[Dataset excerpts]

.....

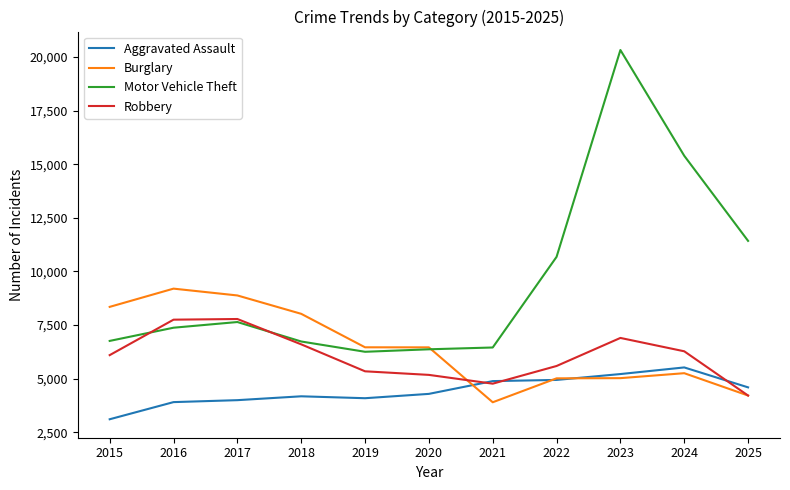

What are all the series names shown in the legend?

Aggravated Assault, Burglary, Motor Vehicle Theft, Robbery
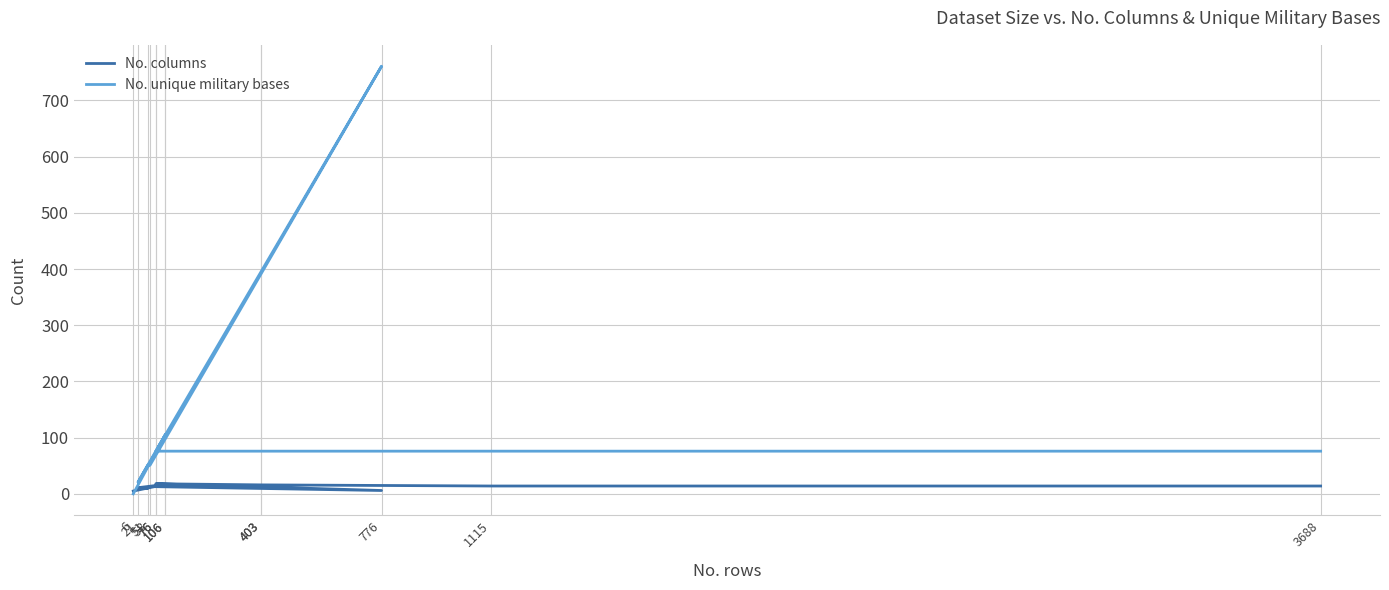

The value of No. unique military bases at 51 is 51. True or false?

True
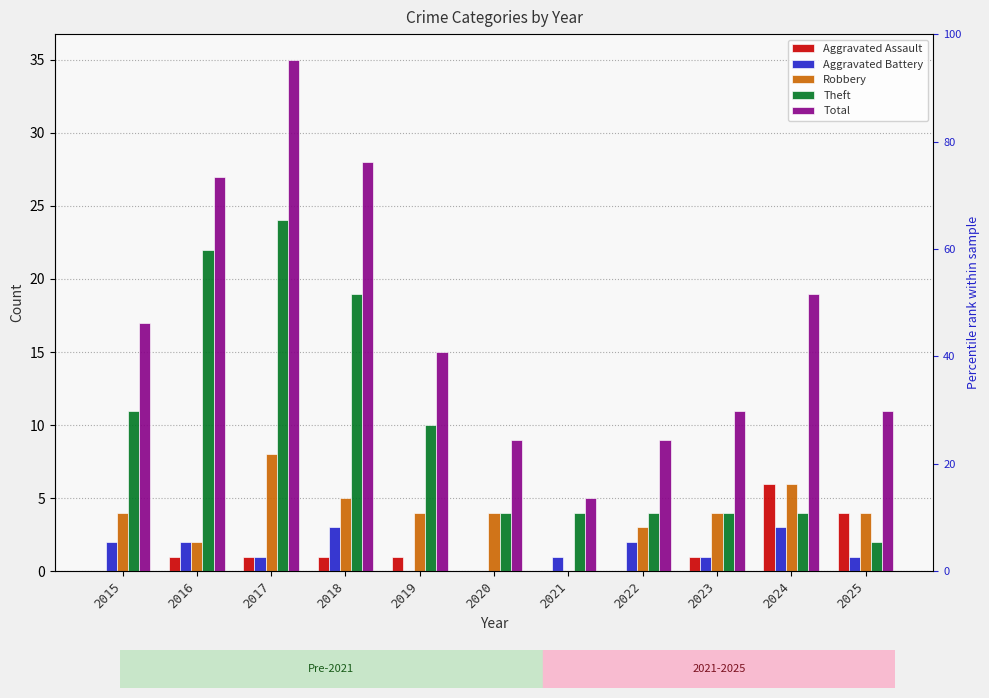

Between 2016 and 2024, which series saw the biggest shift?

Theft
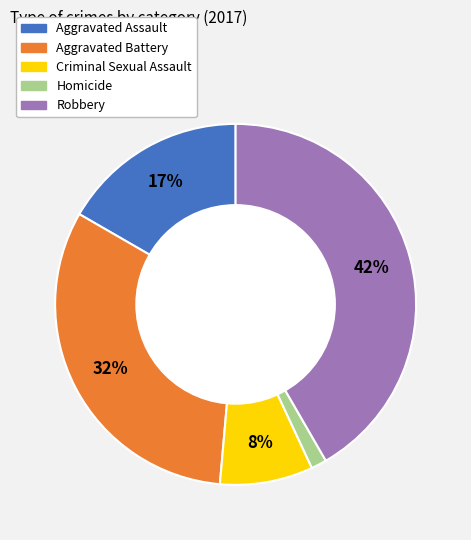

Which slice is the smallest?

Homicide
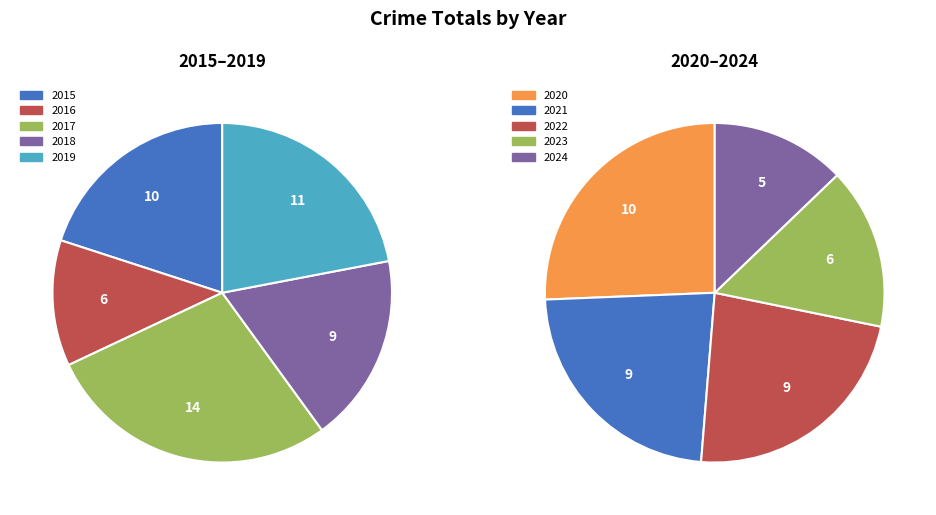

Count the number of slices in the pie.

10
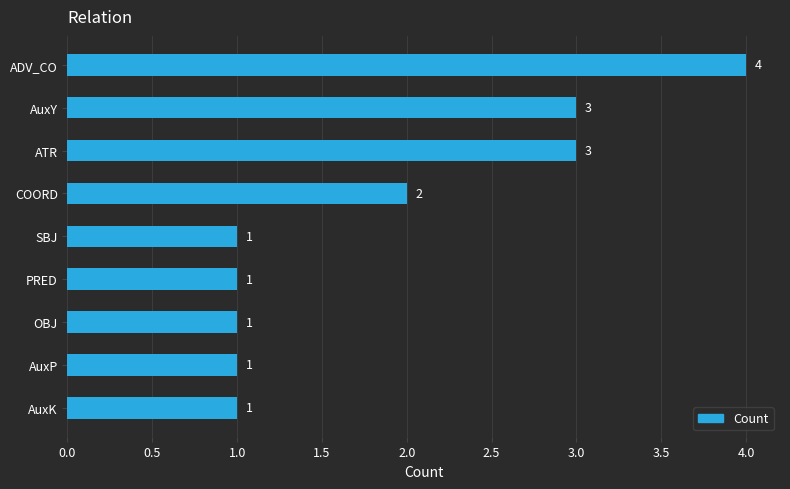

Where is the data nearest to the value 2?

COORD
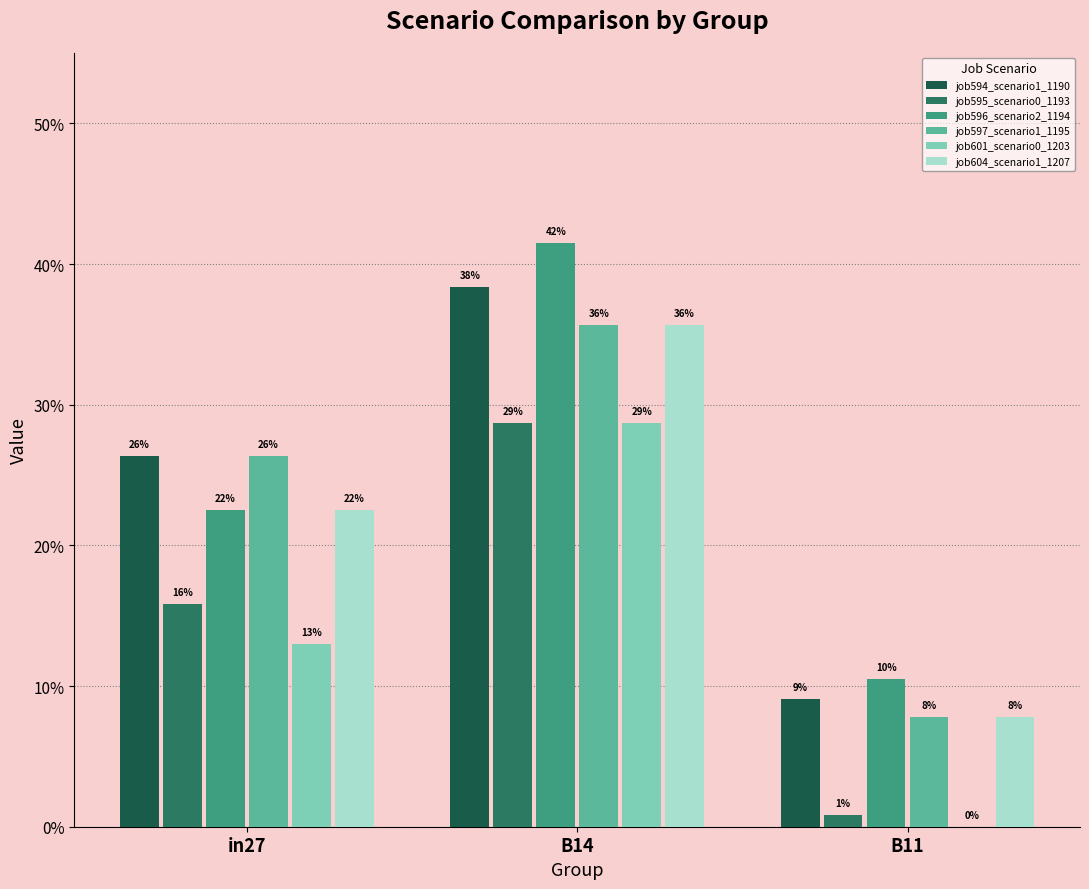

Are the bars grouped side by side (vs. stacked)?

Yes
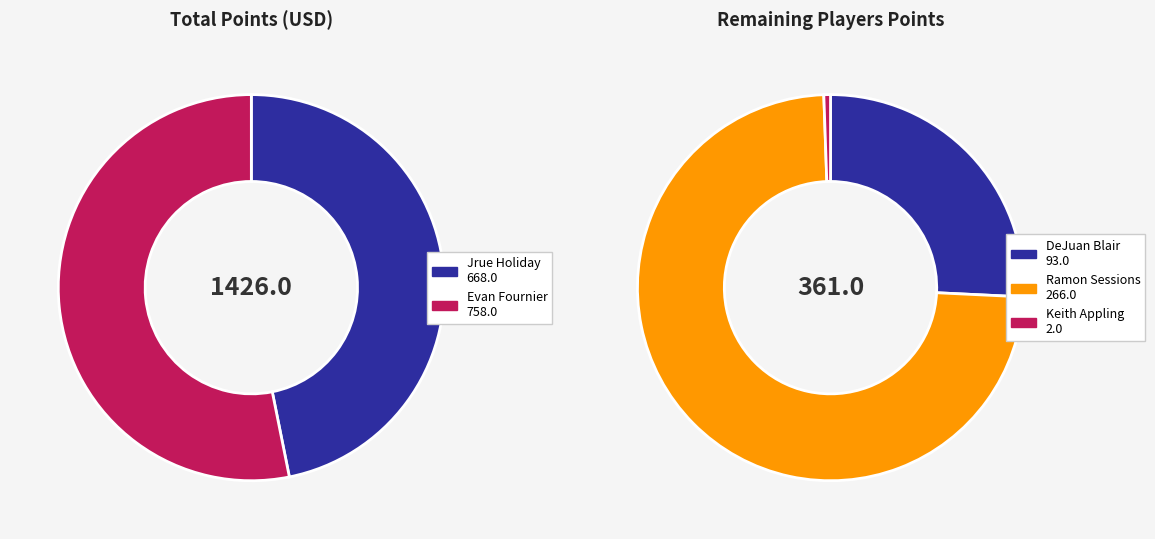

Count the number of slices in the pie.

5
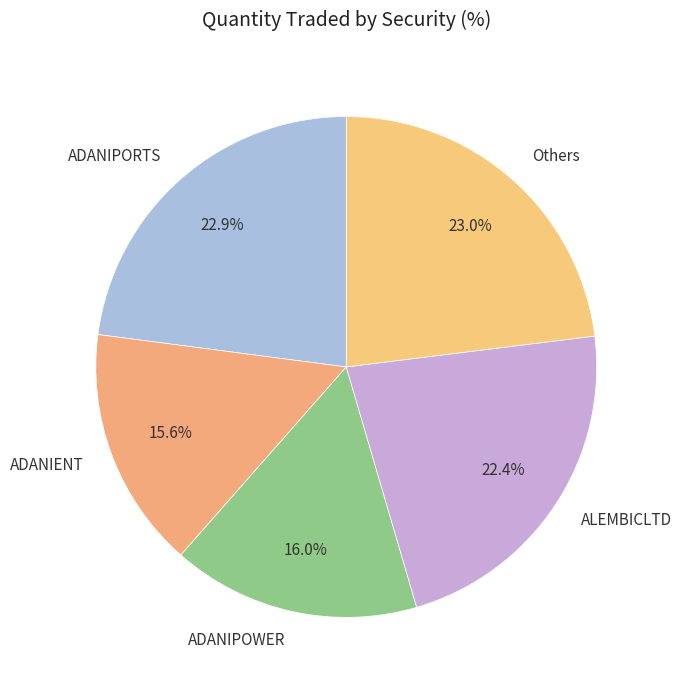

Do ADANIPOWER and ALEMBICLTD together represent more than half of the pie?

No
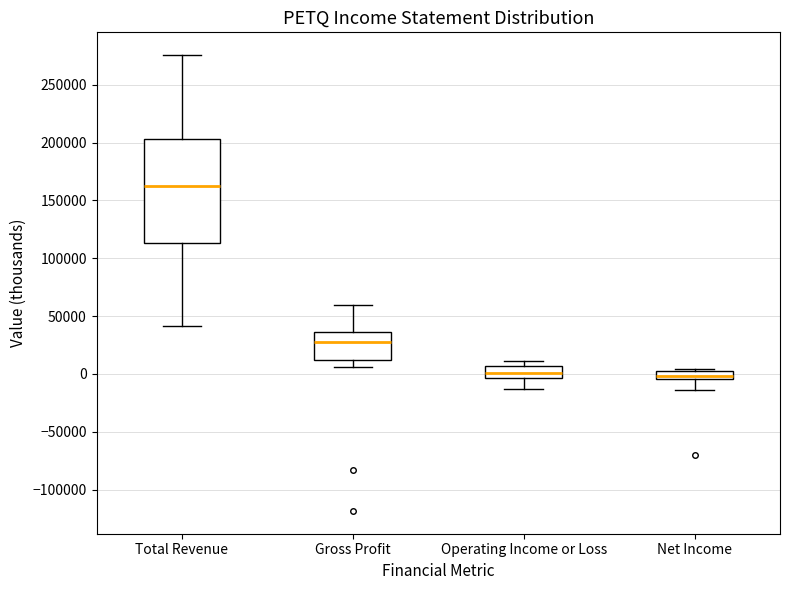

Which box has the highest median line?

Total Revenue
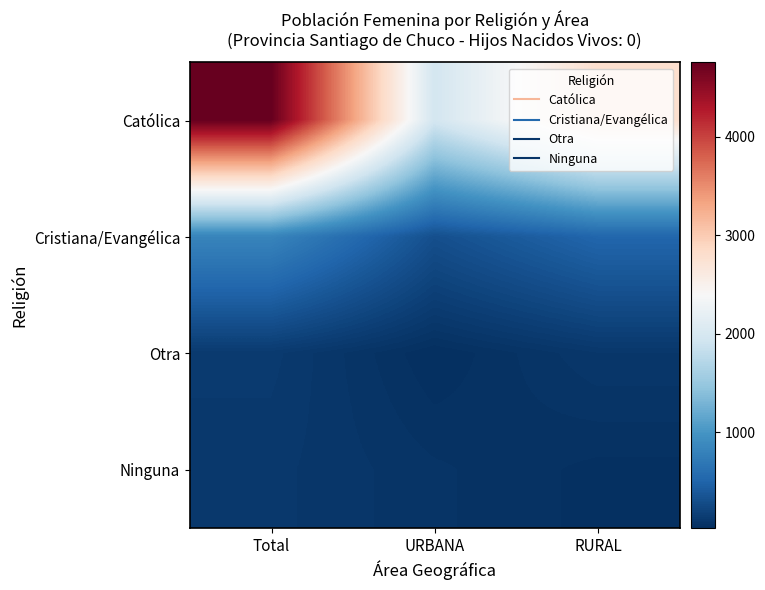

Reading left to right, what are all the values shown in this chart?

Católica: Total=4754	URBANA=1964	RURAL=2790
Cristiana/Evangélica: Total=826	URBANA=309	RURAL=517
Otra: Total=127	URBANA=27	RURAL=100
Ninguna: Total=107	URBANA=68	RURAL=39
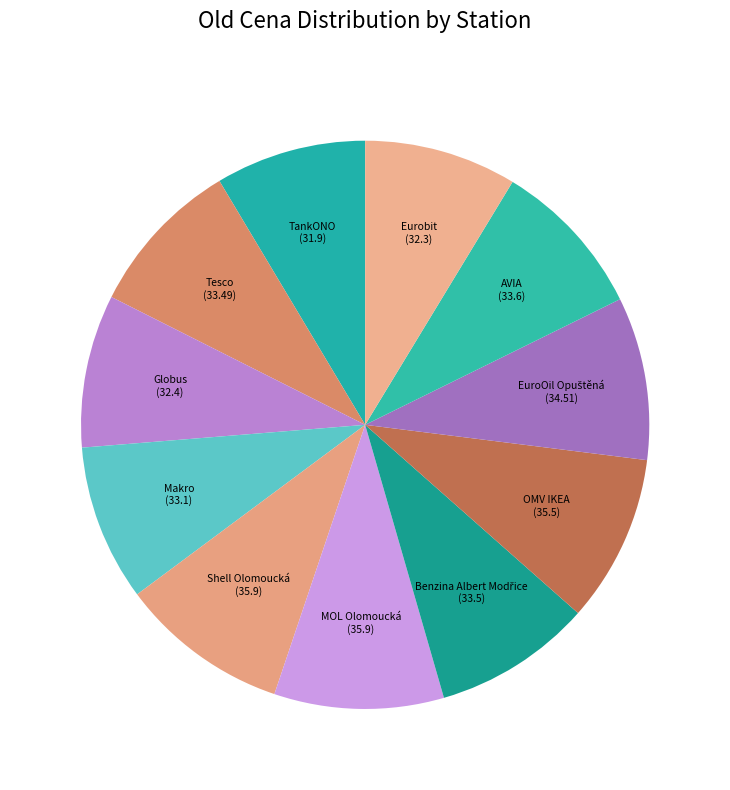

Is the sum of TankONO and Eurobit greater than half?

No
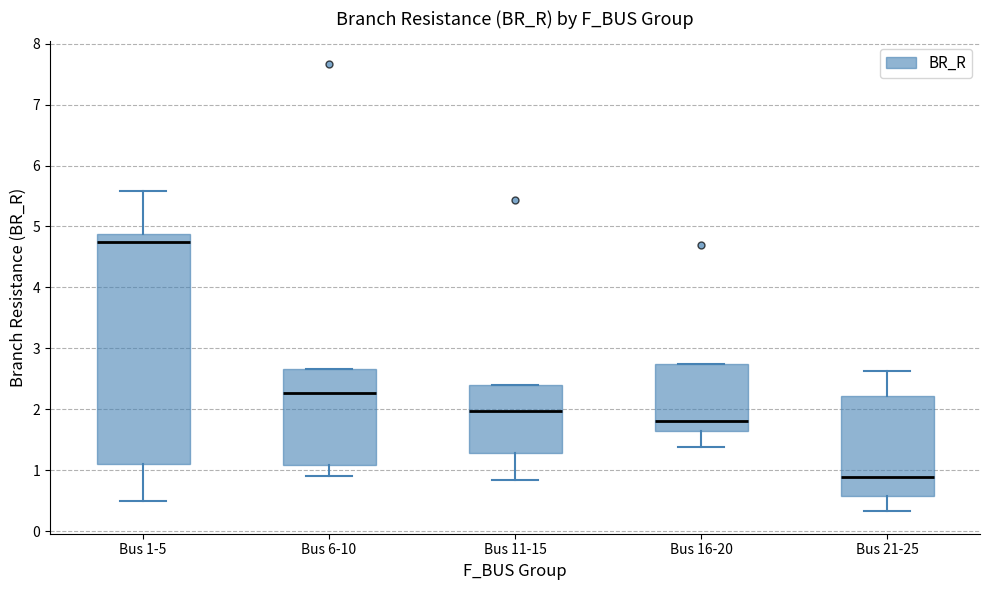

Reading left to right, transcribe this box plot: for each box, give where its median line is, the range the box spans, and where its two whiskers end, as read against the y-axis. The values are not printed on the chart, so give them approximately, as read against the axis.

Bus 1-5: median 4.7, box 1.1 to 4.9, whiskers 0.5 to 5.6
Bus 6-10: median 2.3, box 1.1 to 2.7, whiskers 0.9 to 2.7
Bus 11-15: median 2.0, box 1.3 to 2.4, whiskers 0.8 to 2.4
Bus 16-20: median 1.8, box 1.6 to 2.7, whiskers 1.4 to 2.7
Bus 21-25: median 0.9, box 0.6 to 2.2, whiskers 0.3 to 2.6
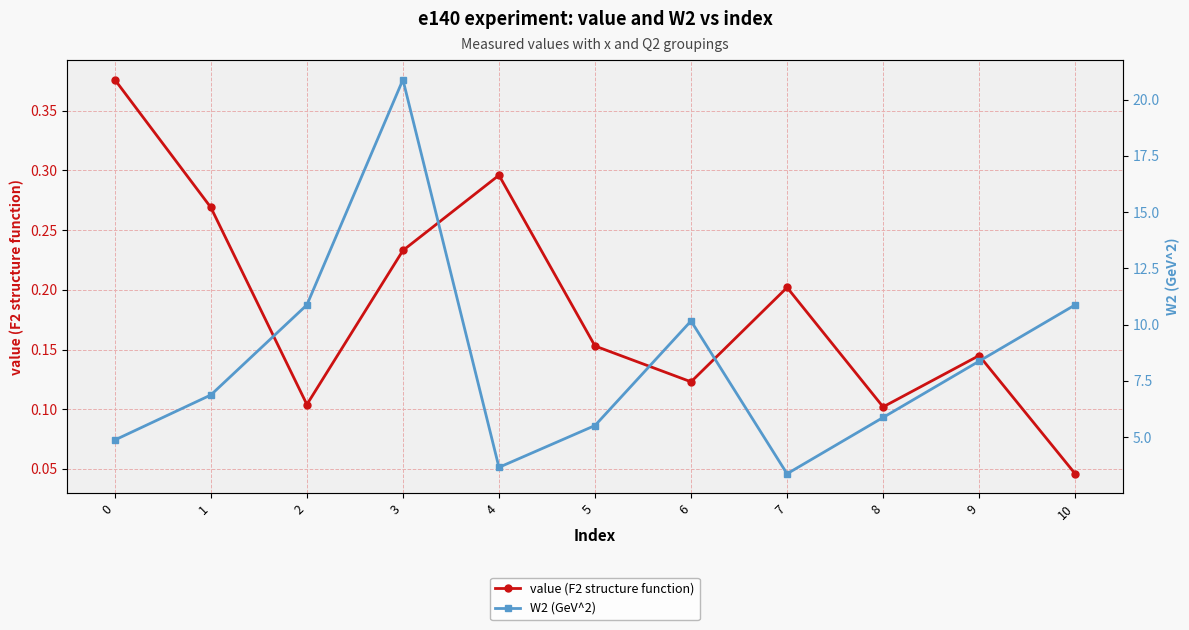

Which series has the largest total across all categories?

W2 (GeV^2)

.....

DESCRIPTION OF THE TASK:
How many rows of the data above contain the string "line"? Case matters, so give only the number.

EXERCISE OUTPUT:
2